- **Document section**:
□ □ □ □

Storing and retrieving multi-dimensional arrays from a file

Let’s say, for some parameter k I have a 3-d array (in my case is a (N, N, M) array). Here, k can take a bunch of values.
I want to store the arrays in a file in such a way that I can retrieve them for each value of k later. I can’t figure out a good way to do this can someone please help me with this?

HDF5, with one dataset named repr(k) for each parameter k?

2 Likes

First use of JLD2.jl:

using JLD2
k = [1.0, π, 100.0]
f(k) = k*rand(2,2,4)
vk = [(k,f(k)) for k in k]
jldsave("k_fk.jld2", true; large_array=vk)
uk = load("k_fk.jld2")["large_array"]    # uk == vk  # true
k, fk = first.(uk), last.(uk)
2 Likes

Thank you very much! I found what I was looking for. Both HDF5.jl and JLD2.jl look feasible but what are the major differences in both (use cases or advantages/disadvantages)?

My very limited understanding from reading the docs is that JLD2 is a subset of HDF5 and that in order to preserve Julia objects, additional type information has to be supplied using “attributes”. This seems to be handled automatically by JLD2. The files created are still regular HDF5 files.

□ □ □ □

- **Problems and tasks**:
(1) In the thread on storing multi-dimensional arrays, how would you translate this sentence into Spanish: "The files created are still regular HDF5 files."
(2) Answer these questions from the thread on storing multi-dimensional arrays:
(a) What shape is the 3-d array in the first post?
(b) What name does the HDF5 reply suggest for each dataset?
(c) In the last post, what is said to be handled automatically by JLD2?

- **Data extracts**:
□ □ □ □

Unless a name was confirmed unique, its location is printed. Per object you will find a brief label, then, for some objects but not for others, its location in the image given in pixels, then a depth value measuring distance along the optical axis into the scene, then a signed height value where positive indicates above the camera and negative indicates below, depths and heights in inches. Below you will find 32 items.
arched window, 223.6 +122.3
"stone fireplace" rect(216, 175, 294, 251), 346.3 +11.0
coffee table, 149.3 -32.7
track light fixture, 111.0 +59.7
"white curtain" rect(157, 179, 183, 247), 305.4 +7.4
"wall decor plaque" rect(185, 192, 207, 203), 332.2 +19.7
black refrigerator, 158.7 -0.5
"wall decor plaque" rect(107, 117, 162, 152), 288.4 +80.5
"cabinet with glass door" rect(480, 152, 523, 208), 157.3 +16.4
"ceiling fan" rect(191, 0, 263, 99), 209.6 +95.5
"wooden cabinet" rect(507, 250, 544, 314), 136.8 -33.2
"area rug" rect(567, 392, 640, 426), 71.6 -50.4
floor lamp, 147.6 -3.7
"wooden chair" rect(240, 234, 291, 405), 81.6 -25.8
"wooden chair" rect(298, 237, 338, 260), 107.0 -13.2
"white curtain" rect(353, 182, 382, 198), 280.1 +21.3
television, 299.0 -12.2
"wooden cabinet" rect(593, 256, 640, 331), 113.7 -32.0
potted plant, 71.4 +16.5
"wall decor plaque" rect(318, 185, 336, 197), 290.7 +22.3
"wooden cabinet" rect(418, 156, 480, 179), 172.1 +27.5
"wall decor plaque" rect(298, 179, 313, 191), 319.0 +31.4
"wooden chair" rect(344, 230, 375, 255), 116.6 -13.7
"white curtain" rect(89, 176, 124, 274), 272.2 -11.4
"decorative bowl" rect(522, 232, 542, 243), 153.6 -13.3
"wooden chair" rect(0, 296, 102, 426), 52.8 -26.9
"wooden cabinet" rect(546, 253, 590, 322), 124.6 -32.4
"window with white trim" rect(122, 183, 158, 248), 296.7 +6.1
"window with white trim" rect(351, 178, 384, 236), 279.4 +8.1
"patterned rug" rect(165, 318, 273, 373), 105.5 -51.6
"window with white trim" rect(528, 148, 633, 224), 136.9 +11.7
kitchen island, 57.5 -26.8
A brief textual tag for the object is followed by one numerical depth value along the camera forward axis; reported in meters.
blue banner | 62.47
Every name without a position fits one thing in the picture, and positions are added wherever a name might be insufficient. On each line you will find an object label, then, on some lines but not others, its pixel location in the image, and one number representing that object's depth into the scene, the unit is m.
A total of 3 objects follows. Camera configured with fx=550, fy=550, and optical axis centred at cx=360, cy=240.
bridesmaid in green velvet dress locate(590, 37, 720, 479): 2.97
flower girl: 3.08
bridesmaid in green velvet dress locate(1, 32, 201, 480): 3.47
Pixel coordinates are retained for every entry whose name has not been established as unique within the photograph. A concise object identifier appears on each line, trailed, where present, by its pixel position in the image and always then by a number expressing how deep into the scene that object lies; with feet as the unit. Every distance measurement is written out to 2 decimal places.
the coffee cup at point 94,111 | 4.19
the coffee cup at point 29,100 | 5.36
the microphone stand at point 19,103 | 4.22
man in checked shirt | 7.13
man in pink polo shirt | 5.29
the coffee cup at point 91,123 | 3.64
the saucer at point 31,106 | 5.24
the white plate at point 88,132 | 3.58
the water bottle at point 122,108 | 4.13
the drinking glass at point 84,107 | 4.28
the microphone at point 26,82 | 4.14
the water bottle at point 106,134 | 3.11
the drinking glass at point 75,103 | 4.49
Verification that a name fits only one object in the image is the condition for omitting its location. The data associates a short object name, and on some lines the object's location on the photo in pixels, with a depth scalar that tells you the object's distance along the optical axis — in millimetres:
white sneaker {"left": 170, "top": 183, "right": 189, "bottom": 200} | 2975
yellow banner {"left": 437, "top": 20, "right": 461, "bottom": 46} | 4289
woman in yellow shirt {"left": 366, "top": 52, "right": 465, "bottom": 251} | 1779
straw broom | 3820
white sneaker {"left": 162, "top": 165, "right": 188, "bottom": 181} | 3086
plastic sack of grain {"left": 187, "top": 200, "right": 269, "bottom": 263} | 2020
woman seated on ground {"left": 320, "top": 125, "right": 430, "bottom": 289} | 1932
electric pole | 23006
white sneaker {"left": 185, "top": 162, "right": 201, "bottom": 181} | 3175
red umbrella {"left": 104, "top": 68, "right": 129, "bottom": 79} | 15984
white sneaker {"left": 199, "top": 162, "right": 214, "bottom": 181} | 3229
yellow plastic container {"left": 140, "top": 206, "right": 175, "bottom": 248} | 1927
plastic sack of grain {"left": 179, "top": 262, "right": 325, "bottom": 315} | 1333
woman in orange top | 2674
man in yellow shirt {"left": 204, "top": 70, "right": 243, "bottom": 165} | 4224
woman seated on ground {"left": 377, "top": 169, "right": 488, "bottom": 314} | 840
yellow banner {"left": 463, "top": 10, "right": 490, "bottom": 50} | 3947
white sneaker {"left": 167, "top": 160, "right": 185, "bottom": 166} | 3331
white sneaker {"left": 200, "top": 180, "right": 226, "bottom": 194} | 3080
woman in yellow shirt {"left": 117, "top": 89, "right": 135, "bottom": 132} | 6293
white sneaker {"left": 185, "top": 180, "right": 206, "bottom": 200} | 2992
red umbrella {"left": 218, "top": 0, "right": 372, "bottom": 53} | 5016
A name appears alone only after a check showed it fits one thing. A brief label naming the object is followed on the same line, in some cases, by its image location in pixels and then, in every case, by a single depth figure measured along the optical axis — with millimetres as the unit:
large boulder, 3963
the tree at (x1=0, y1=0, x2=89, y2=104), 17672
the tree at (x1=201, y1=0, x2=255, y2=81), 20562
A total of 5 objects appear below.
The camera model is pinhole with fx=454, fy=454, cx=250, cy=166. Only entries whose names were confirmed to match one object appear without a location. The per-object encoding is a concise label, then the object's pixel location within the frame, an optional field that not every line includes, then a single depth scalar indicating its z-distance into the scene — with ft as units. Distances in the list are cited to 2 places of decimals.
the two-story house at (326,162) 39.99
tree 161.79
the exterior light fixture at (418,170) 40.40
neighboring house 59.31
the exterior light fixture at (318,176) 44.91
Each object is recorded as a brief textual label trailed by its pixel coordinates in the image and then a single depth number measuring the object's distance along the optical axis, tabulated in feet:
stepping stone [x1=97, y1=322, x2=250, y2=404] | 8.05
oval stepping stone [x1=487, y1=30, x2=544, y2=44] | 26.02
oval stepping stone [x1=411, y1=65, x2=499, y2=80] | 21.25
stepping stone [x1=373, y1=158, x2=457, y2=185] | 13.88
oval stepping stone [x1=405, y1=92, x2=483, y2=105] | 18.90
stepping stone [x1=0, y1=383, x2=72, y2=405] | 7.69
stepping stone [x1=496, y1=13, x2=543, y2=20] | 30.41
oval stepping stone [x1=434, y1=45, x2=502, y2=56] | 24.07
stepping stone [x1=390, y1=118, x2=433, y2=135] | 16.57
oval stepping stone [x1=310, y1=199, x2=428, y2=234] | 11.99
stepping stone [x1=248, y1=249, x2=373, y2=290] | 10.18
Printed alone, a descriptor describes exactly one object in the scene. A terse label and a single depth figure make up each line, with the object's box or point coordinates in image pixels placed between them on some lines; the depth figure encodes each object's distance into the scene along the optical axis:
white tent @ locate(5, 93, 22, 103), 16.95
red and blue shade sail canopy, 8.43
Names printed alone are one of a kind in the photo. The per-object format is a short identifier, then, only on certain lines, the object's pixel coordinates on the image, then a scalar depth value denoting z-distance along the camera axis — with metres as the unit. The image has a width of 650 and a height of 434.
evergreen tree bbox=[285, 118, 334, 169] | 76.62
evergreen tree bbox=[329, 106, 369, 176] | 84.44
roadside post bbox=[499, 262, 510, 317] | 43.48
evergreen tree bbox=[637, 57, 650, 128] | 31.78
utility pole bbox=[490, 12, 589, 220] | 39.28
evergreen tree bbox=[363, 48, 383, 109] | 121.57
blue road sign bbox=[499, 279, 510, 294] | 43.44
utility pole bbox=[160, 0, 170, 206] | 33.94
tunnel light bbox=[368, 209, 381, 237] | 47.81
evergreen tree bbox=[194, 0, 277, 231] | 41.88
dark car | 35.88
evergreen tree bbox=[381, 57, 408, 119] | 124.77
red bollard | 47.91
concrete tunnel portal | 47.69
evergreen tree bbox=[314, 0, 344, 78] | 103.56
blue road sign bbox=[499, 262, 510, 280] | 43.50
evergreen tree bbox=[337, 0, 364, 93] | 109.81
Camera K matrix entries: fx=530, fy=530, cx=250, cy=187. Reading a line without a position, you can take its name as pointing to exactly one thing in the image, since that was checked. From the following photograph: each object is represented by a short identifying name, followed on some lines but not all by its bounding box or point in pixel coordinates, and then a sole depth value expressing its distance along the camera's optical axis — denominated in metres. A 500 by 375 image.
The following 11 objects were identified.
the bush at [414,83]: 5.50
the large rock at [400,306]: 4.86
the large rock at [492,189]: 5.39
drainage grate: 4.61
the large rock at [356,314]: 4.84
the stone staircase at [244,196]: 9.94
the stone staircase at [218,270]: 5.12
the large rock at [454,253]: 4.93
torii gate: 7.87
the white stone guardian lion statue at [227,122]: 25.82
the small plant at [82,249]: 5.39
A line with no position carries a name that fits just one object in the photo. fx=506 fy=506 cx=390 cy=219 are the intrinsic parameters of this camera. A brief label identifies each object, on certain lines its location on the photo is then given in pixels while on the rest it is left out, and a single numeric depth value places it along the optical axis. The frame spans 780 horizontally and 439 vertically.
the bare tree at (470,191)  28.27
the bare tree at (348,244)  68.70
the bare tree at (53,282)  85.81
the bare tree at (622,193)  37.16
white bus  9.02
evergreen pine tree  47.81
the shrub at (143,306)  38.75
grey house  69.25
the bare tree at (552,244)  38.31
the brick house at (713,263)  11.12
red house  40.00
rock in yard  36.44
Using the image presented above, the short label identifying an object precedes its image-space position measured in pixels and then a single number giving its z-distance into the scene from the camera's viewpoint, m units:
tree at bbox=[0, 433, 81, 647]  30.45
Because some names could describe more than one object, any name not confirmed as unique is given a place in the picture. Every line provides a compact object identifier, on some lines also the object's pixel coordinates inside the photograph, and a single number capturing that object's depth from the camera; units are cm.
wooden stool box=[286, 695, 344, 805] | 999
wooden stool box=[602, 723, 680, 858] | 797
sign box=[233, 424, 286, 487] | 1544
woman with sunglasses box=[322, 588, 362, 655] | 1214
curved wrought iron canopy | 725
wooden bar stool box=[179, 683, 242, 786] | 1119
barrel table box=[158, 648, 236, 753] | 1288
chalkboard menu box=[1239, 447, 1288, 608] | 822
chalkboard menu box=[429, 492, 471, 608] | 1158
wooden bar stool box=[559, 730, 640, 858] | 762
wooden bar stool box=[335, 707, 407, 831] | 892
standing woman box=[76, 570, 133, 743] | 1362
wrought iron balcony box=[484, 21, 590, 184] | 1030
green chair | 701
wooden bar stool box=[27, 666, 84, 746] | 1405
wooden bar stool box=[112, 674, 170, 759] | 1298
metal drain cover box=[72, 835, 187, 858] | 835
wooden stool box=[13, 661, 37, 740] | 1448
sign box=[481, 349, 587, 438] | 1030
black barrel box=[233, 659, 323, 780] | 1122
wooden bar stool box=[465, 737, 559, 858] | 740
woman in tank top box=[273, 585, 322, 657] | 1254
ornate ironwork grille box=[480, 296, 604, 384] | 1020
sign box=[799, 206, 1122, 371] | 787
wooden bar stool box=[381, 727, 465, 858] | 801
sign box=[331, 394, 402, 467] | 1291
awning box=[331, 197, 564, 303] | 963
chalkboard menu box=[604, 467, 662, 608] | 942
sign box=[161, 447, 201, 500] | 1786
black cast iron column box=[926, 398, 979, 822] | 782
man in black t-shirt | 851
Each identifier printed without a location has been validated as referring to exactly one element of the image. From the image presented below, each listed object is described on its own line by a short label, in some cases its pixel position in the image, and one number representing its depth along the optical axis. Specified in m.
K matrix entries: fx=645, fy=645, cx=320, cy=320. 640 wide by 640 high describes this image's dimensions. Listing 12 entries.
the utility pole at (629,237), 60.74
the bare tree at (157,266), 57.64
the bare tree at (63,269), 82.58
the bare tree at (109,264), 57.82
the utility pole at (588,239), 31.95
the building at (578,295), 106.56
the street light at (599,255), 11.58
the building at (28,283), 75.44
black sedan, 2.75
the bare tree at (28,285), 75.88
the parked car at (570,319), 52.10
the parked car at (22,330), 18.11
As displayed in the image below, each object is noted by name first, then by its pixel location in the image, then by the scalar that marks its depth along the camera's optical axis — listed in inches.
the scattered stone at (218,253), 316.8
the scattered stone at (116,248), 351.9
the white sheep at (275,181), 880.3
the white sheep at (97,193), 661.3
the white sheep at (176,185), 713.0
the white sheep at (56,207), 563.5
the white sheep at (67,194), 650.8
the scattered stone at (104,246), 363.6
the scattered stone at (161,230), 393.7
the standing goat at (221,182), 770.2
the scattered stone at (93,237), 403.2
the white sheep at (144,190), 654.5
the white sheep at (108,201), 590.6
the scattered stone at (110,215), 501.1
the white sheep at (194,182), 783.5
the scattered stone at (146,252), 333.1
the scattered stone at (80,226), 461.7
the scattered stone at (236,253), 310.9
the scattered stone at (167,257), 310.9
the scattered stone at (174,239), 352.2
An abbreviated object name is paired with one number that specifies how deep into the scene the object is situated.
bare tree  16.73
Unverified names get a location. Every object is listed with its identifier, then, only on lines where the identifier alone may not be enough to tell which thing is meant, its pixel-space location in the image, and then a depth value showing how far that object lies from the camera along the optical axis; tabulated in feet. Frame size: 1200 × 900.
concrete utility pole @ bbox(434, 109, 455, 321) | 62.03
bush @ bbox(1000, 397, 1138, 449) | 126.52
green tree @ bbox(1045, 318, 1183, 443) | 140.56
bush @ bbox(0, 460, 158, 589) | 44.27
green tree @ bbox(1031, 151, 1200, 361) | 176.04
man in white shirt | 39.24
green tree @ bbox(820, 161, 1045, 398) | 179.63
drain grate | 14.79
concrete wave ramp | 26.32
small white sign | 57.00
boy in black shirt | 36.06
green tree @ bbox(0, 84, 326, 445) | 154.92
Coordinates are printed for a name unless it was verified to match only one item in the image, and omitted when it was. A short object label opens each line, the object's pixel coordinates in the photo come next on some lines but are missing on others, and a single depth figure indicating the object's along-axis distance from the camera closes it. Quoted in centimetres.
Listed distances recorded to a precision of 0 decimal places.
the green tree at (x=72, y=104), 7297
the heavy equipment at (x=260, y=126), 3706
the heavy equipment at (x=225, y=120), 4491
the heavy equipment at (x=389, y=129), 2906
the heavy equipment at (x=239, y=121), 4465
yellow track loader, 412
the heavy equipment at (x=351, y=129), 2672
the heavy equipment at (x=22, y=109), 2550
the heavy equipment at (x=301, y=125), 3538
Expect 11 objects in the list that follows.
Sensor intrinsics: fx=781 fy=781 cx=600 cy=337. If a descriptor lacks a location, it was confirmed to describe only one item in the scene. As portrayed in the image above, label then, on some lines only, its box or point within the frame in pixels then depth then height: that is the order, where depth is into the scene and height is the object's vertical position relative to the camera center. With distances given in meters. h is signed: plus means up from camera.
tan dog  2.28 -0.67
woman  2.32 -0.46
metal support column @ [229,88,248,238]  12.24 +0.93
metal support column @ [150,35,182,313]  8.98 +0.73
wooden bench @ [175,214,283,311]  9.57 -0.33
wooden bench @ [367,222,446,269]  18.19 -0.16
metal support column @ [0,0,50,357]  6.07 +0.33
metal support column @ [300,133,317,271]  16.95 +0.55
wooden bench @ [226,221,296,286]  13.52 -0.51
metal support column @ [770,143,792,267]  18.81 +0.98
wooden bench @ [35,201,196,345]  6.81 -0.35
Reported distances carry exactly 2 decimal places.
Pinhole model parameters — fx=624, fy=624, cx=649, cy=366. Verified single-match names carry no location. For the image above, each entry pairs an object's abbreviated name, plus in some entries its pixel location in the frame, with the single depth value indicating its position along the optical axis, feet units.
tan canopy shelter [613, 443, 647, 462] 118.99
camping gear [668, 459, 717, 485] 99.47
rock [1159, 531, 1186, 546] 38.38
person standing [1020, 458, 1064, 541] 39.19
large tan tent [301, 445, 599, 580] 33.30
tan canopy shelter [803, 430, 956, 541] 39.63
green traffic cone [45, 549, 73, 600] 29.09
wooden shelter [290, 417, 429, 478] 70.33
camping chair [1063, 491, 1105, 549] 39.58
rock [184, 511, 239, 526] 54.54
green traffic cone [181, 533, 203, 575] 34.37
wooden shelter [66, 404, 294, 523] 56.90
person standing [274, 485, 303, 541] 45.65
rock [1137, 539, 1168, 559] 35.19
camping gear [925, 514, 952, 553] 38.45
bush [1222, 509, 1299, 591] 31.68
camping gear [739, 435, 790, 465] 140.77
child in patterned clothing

□ □ □ □

- **Answers to the problems**:
(1) Los archivos creados siguen siendo archivos HDF5 normales.

(2)
(a) (N, N, M)
(b) repr(k)
(c) Supplying the additional type information, using "attributes," that is needed to preserve Julia objects.